Pengajaran di pesantren hampir seluruhnya dilakukan dengan pembacaan kitab. Sungguhpun secara pasti tidak diketahui kitab-kita yang dibaca di pesantren-pesantren sebelum abad ke-18, sejumlah kitab klasik berbahasa Arab yang sudah dikenal abad ke-16 tentu dibaca dan dipelajari.

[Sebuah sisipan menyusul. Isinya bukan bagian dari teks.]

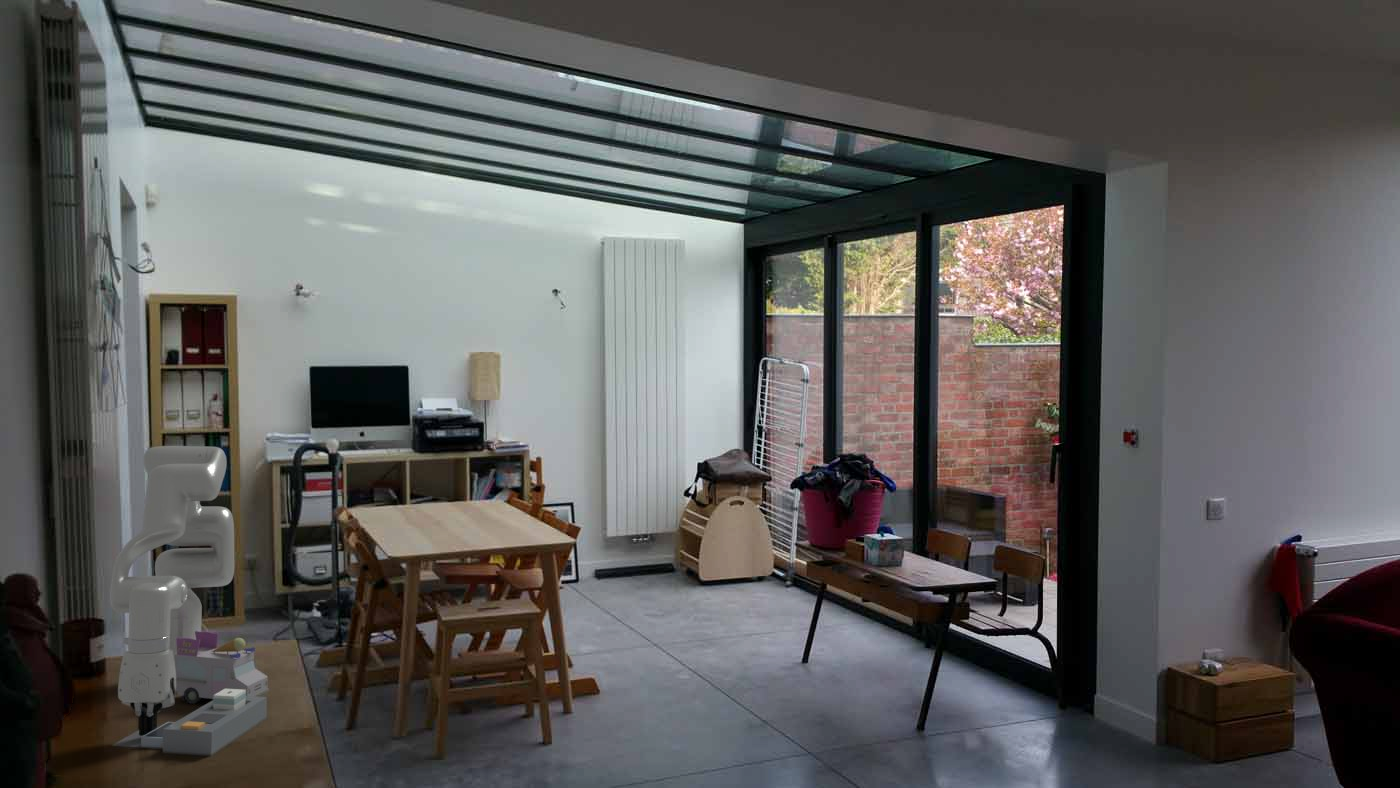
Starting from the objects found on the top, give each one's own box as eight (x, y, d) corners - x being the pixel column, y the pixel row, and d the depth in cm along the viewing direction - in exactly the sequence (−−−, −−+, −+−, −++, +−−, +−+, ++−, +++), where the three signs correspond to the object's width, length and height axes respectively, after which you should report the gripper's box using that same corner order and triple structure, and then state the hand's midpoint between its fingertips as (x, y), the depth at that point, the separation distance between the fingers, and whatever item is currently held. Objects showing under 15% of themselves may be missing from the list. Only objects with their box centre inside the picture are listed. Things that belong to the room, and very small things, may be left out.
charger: (224, 720, 222) (225, 688, 222) (245, 721, 222) (245, 689, 222) (212, 728, 218) (213, 695, 218) (233, 729, 218) (234, 696, 217)
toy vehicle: (245, 712, 230) (247, 645, 230) (169, 703, 234) (170, 637, 234) (270, 699, 239) (272, 635, 239) (196, 691, 243) (197, 628, 243)
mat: (141, 729, 217) (141, 728, 217) (196, 733, 216) (196, 731, 216) (111, 746, 207) (111, 745, 207) (168, 750, 206) (168, 748, 206)
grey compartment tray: (222, 717, 226) (222, 691, 226) (266, 719, 226) (266, 694, 226) (162, 754, 204) (163, 725, 204) (211, 757, 204) (211, 728, 204)
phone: (167, 730, 216) (167, 721, 216) (190, 732, 216) (190, 722, 216) (141, 746, 207) (141, 736, 207) (164, 747, 207) (165, 738, 207)
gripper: (102, 647, 208) (100, 737, 209) (173, 651, 207) (171, 742, 208) (126, 638, 216) (124, 725, 216) (194, 641, 215) (192, 729, 215)
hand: (147, 733), depth 212 cm, fingers closed
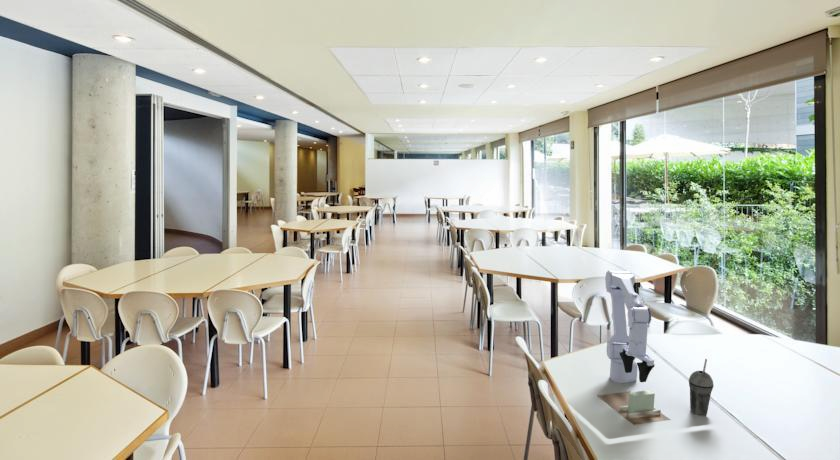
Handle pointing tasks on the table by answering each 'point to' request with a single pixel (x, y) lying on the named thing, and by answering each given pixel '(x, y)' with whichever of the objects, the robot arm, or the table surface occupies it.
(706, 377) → the beverage cup
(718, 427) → the table surface
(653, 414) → the track base
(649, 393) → the door panel
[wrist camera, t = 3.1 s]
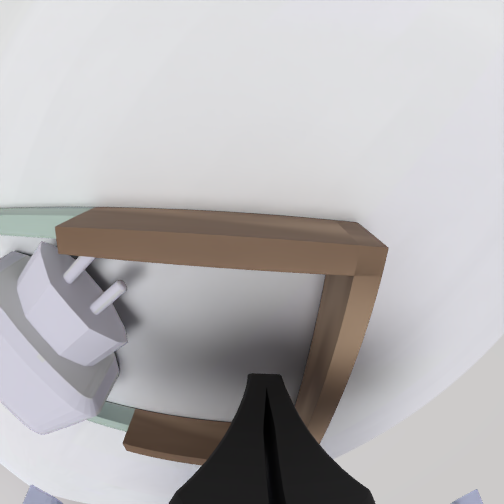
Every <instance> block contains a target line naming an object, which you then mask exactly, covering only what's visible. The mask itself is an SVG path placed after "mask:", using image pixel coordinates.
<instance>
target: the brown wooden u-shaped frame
mask: <svg viewBox="0 0 504 504" xmlns="http://www.w3.org/2000/svg"><path fill="white" fill-rule="evenodd" d="M55 233H56V241H57V247H58V254H64V255H74V256H85V257H95V258H106V259H117V260H128V261H140V262H152V263H164V264H177V265H190V266H203V267H216V268H231V269H245V270H260V271H276V272H292V273H310V274H326V276H325V281H324V286H323V292H322V297H321V302H320V306H319V311H318V316H317V321H316V325H315V330H314V334H313V338H312V343H311V347H310V351H309V355H308V359H307V363H306V367H305V371H304V375H303V379H302V383H301V386H300V390H299V394H298V397H297V401H296V404H295V408H296V410H297V412H298V414H299V416H300V417H301V419H302V421H303V422H304V424H305V425H306V427H307V428H308V430H309V431H310V433H311V434H312V436H313V437H314V438H315V440H316V441H317V442H318V443H319V444H320V442H321V440H322V438H323V436H324V434H325V432H326V430H327V428H328V426H329V423H330V421H331V419H332V417H333V415H334V413H335V410H336V408H337V406H338V403H339V401H340V399H341V396H342V394H343V392H344V389H345V387H346V384H347V382H348V379H349V377H350V374H351V372H352V369H353V366H354V364H355V361H356V358H357V356H358V353H359V350H360V347H361V344H362V341H363V338H364V335H365V332H366V329H367V326H368V323H369V320H370V317H371V313H372V310H373V307H374V303H375V300H376V296H377V293H378V289H379V285H380V281H381V277H382V274H383V270H384V265H385V261H386V257H387V253H388V247H387V246H386V245H384V244H383V243H382V242H381V241H380V240H378V239H377V238H376V237H375V236H374V235H372V234H371V233H370V232H369V231H367V230H366V229H365V228H364V227H363V226H361V225H360V224H359V223H356V222H347V221H337V220H326V219H316V218H304V217H293V216H280V215H267V214H253V213H238V212H221V211H203V210H182V209H156V208H118V207H94V208H92V209H90V210H88V211H86V212H84V213H82V214H79V215H77V216H75V217H73V218H71V219H69V220H67V221H65V222H63V223H61V224H59V225H57V226H55ZM230 424H231V422H219V421H209V420H200V419H192V418H185V417H178V416H172V415H166V414H160V413H155V412H149V411H144V410H140V409H135V411H134V414H133V416H132V419H131V422H130V424H129V427H128V430H127V432H126V435H125V438H124V441H123V445H124V447H125V449H126V450H127V451H130V452H134V453H138V454H142V455H146V456H151V457H155V458H160V459H165V460H171V461H176V462H182V463H189V464H196V465H203V464H204V463H205V462H206V460H207V459H208V458H209V457H210V455H211V454H212V453H213V451H214V450H215V448H216V447H217V446H218V444H219V443H220V441H221V440H222V438H223V437H224V435H225V433H226V432H227V430H228V428H229V426H230Z"/></svg>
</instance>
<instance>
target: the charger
mask: <svg viewBox="0 0 504 504" xmlns="http://www.w3.org/2000/svg"><path fill="white" fill-rule="evenodd" d="M94 259H95V257H85V256H79V257H78V258H77V259H76V260H75V259H74V258H72V257H71V256H69V255H64V254H58V247H56V246H55V245H52V244H49V243H46V242H42V241H41V243H40V244H39V246H38V247H37V249H36V250H35V252H34V253H33V255H32V256H28V255H25V254H22V253H19V252H16V251H14V252H10V253H9V254H7V255H5V256H4V257H2V258H1V259H0V402H1V403H2V404H3V405H4V406H5V407H6V408H7V409H8V410H9V411H10V412H11V413H12V414H13V415H14V416H15V417H16V418H18V419H19V420H20V421H21V422H22V423H23V424H24V425H25V426H27V427H28V428H29V429H30V430H32V431H34V432H36V433H38V434H48V433H51V432H54V431H57V430H60V429H63V428H66V427H68V426H71V425H74V424H77V423H79V422H82V421H85V420H87V419H90V418H92V417H95V416H97V415H98V414H99V413H100V412H101V410H102V408H103V406H104V404H105V402H106V399H107V397H108V395H109V393H110V391H111V389H112V387H113V385H114V383H115V381H116V379H117V377H118V376H119V368H118V365H117V361H116V357H115V354H114V351H116V350H117V349H119V348H120V347H122V346H123V345H125V344H126V343H128V340H127V335H126V330H125V327H124V325H123V323H122V321H121V319H120V317H119V315H118V313H117V311H116V309H115V307H114V305H113V302H114V301H115V300H116V299H117V298H118V297H120V296H121V295H122V294H123V293H124V292H125V291H127V286H126V284H125V282H124V281H122V280H117V281H116V282H115V283H114V284H113V285H111V286H110V287H109V288H108V289H107V290H106V291H105V292H103V290H102V289H101V288H100V287H99V286H98V285H97V283H96V282H95V281H94V280H93V279H92V278H91V276H90V275H89V274H88V273H87V272H86V270H85V269H86V268H87V266H88V265H89V264H90V263H91V262H92V261H93V260H94Z"/></svg>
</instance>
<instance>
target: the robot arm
mask: <svg viewBox="0 0 504 504" xmlns="http://www.w3.org/2000/svg"><path fill="white" fill-rule="evenodd" d="M23 504H63V503H62V502H61V501H60V500H58V499H57V498H55V497H53V496H51V495H50V494H48V493H46V492H44V491H42V490H41V489H39V488H37V487H35V486H34V485H30V488H29V490H28V492H27V495H26V497H25V499H24V502H23ZM169 504H375V501H374V499H373V496H372V494H371V492H370V490H369V489H368V488H366V487H365V486H363V485H362V484H360V483H359V482H358V481H356V480H355V479H354V478H353V477H351V476H350V475H349V474H348V473H347V472H345V471H344V470H343V469H342V468H341V467H340V466H339V465H338V464H337V463H336V462H335V461H334V460H333V459H332V458H331V457H330V456H329V455H328V454H327V453H326V452H325V451H324V449H323V448H322V447H321V446H320V445H319V443H318V442H317V441H316V440H315V438H314V437H313V436H312V434H311V433H310V431H309V430H308V428H307V427H306V425H305V424H304V422H303V421H302V419H301V417H300V416H299V414H298V412H297V410H296V408H295V406H294V405H293V403H292V401H291V399H290V396H289V394H288V392H287V390H286V387H285V385H284V382H283V379H282V376H281V375H280V374H254V373H250V374H249V375H248V379H247V385H246V389H245V392H244V395H243V398H242V401H241V403H240V406H239V408H238V410H237V413H236V415H235V417H234V419H233V421H232V423H231V424H230V426H229V428H228V430H227V432H226V433H225V435H224V437H223V438H222V440H221V441H220V443H219V444H218V446H217V447H216V448H215V450H214V451H213V453H212V454H211V455H210V457H209V458H208V459H207V460H206V462H205V463H204V464H203V465H202V466H201V467H200V468H199V470H198V471H197V472H196V473H195V474H194V475H193V476H192V477H191V478H190V479H189V480H188V481H187V482H186V483H185V484H184V485H183V486H182V487H181V488H179V489H178V490H177V491H176V493H175V494H174V496H173V497H172V499H171V501H170V502H169ZM451 504H483V502H482V500H481V497H480V495H479V492H478V490H477V489H476V490H474V491H472V492H470V493H468V494H466V495H464V496H462V497H461V498H459V499H457V500H456V501H454V502H452V503H451Z"/></svg>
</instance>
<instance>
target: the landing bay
mask: <svg viewBox="0 0 504 504" xmlns="http://www.w3.org/2000/svg"><path fill="white" fill-rule="evenodd" d="M92 208H94V207H29V208H0V235H7V236H22V237H37V238H52V239H56V233H55V226H57V225H59V224H61V223H63V222H65V221H67V220H69V219H71V218H73V217H75V216H77V215H79V214H82V213H84V212H86V211H88V210H90V209H92ZM134 411H135V408H131V407H126V406H122V405H118V404H114V403H110V402H107V401H106V402H105V404H104V406H103V408H102V410H101V412H100V413H99V414H98V415H97V416H95V417H92V418H90V419H87V420H88V421H91V422H94V423H97V424H101V425H104V426H107V427H111V428H114V429H118V430H122V431H125V432H127V430H128V427H129V424H130V422H131V419H132V416H133V414H134Z"/></svg>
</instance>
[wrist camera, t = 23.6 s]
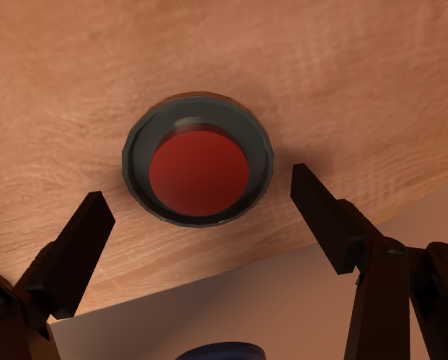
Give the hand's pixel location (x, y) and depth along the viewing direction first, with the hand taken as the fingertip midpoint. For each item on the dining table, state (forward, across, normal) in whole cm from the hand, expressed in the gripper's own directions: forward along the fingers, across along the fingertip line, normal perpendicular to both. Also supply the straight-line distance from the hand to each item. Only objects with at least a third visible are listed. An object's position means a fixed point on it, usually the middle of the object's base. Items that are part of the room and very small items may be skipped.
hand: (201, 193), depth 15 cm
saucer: (+4, 0, 0) cm, 4 cm away
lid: (+2, 0, 0) cm, 2 cm away
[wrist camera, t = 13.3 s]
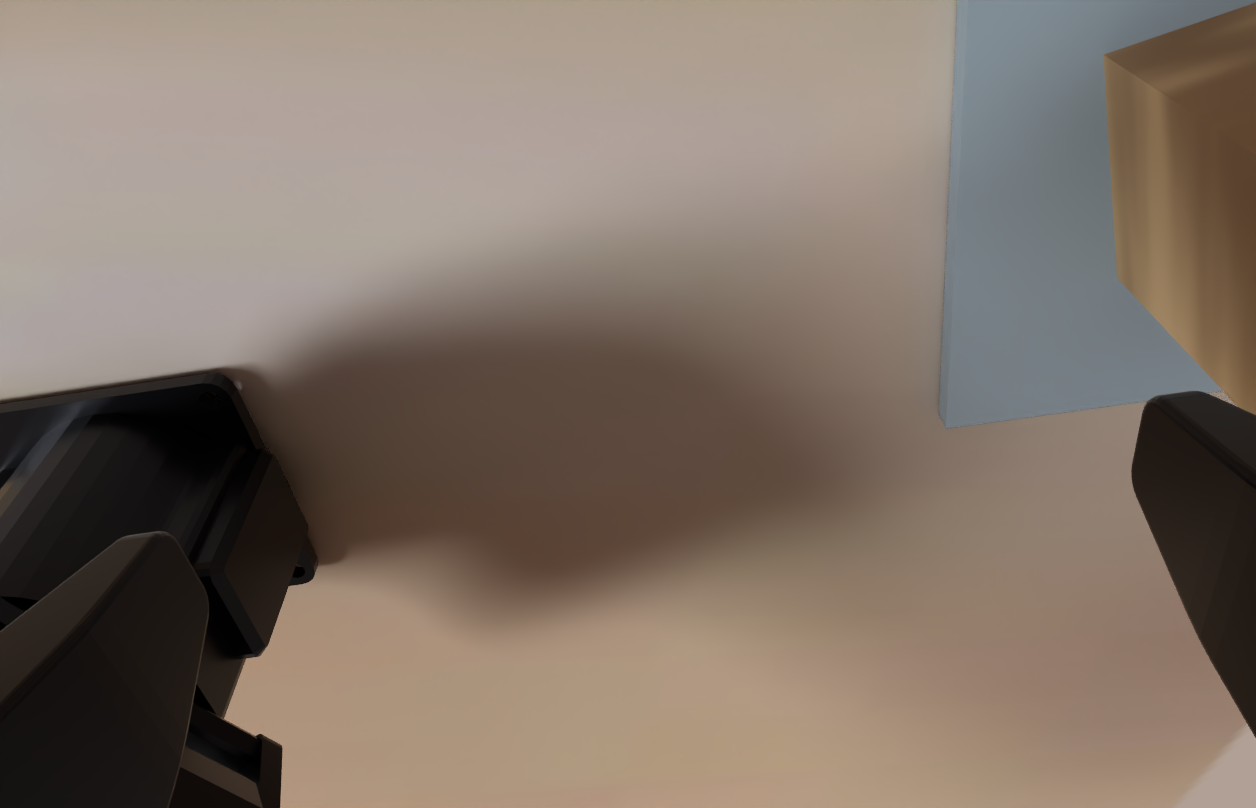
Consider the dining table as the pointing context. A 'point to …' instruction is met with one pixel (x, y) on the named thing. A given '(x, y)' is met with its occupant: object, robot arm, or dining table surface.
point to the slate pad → (1046, 217)
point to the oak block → (1190, 189)
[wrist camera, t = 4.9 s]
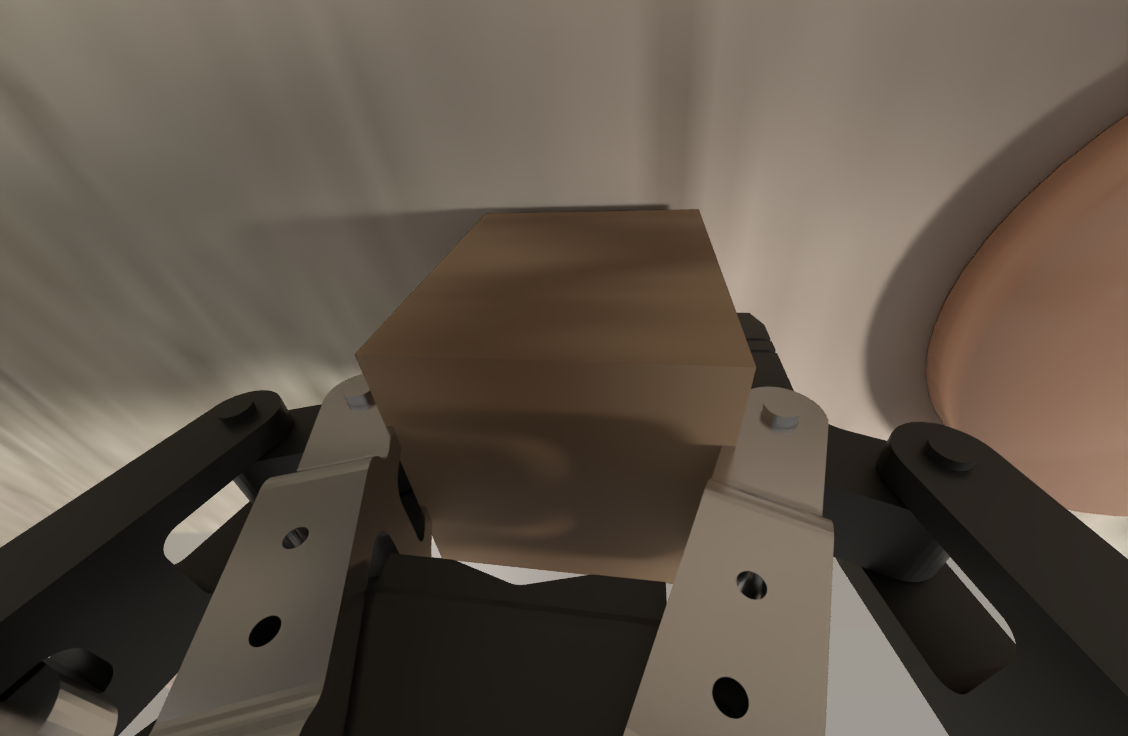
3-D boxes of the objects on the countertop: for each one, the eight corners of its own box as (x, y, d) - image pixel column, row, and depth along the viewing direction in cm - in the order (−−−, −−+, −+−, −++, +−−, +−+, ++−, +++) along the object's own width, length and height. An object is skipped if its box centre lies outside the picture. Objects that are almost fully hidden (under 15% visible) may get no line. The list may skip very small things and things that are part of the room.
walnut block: (698, 209, 10) (756, 367, 5) (677, 382, 13) (700, 586, 8) (485, 213, 10) (354, 354, 6) (512, 376, 13) (442, 559, 9)
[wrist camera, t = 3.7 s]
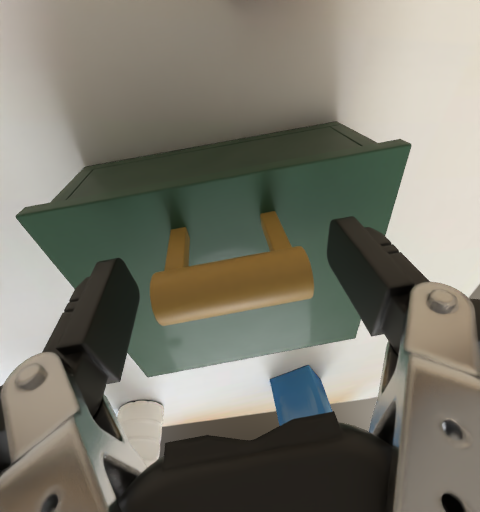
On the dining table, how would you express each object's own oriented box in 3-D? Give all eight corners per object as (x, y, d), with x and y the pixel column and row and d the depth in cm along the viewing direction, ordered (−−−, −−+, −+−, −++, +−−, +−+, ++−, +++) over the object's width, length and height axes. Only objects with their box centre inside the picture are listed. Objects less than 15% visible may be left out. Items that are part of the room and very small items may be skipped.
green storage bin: (84, 166, 16) (34, 218, 11) (337, 120, 16) (396, 152, 11) (158, 304, 24) (149, 366, 20) (321, 274, 25) (350, 329, 20)
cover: (24, 206, 10) (-91, 309, 6) (400, 138, 11) (529, 195, 6) (149, 367, 20) (135, 453, 15) (350, 329, 20) (391, 404, 16)
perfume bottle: (320, 380, 40) (357, 479, 31) (285, 392, 41) (309, 491, 32) (308, 365, 36) (345, 472, 27) (269, 379, 38) (292, 486, 28)
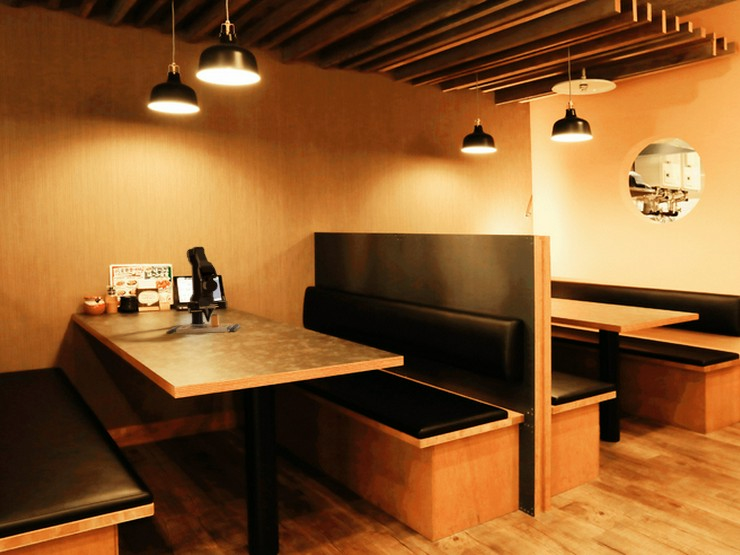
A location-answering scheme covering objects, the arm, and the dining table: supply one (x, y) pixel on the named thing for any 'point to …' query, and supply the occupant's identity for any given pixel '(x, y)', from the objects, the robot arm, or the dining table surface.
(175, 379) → the dining table surface
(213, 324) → the block
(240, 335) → the dining table surface
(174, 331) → the cord
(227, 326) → the faceplate
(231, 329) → the cord
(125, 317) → the dining table surface
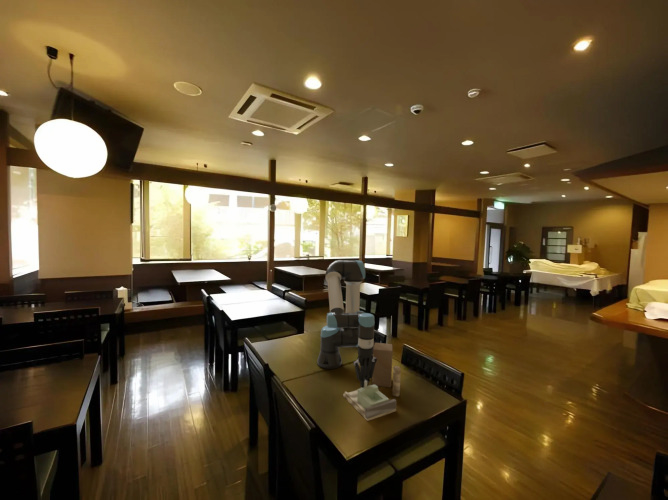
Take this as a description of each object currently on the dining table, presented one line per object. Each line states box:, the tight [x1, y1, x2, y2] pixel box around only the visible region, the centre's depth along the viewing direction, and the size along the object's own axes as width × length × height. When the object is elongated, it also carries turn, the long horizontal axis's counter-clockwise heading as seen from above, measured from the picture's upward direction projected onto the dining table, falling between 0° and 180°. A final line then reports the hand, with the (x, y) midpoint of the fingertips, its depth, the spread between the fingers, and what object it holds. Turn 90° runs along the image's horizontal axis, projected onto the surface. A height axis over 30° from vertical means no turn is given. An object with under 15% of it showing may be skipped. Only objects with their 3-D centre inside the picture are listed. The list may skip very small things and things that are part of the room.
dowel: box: [392, 365, 402, 398], centre depth 142 cm, size 4×4×14 cm
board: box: [342, 384, 397, 422], centre depth 134 cm, size 21×16×5 cm
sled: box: [357, 384, 390, 409], centre depth 131 cm, size 11×10×6 cm
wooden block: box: [371, 342, 393, 388], centre depth 154 cm, size 10×10×20 cm
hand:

Serat Centhini memberikan banyak informasi mengenai kitab-kitab yang dipelajari di pesantren. Dalam diskusi antara Jayangresmi dan tokoh-tokoh lain dalam Serat Centhini disebutkan 20 kitab yang berbeda, 6 diantaranya adalah kitab tentang fiqh; termasuk al-Taqrib fi al-Fiqh karya Abu Syuja’ al-asfahani dan kitab al-Idhah fi al-Fiqh yang pengarangnya tidak diketahui.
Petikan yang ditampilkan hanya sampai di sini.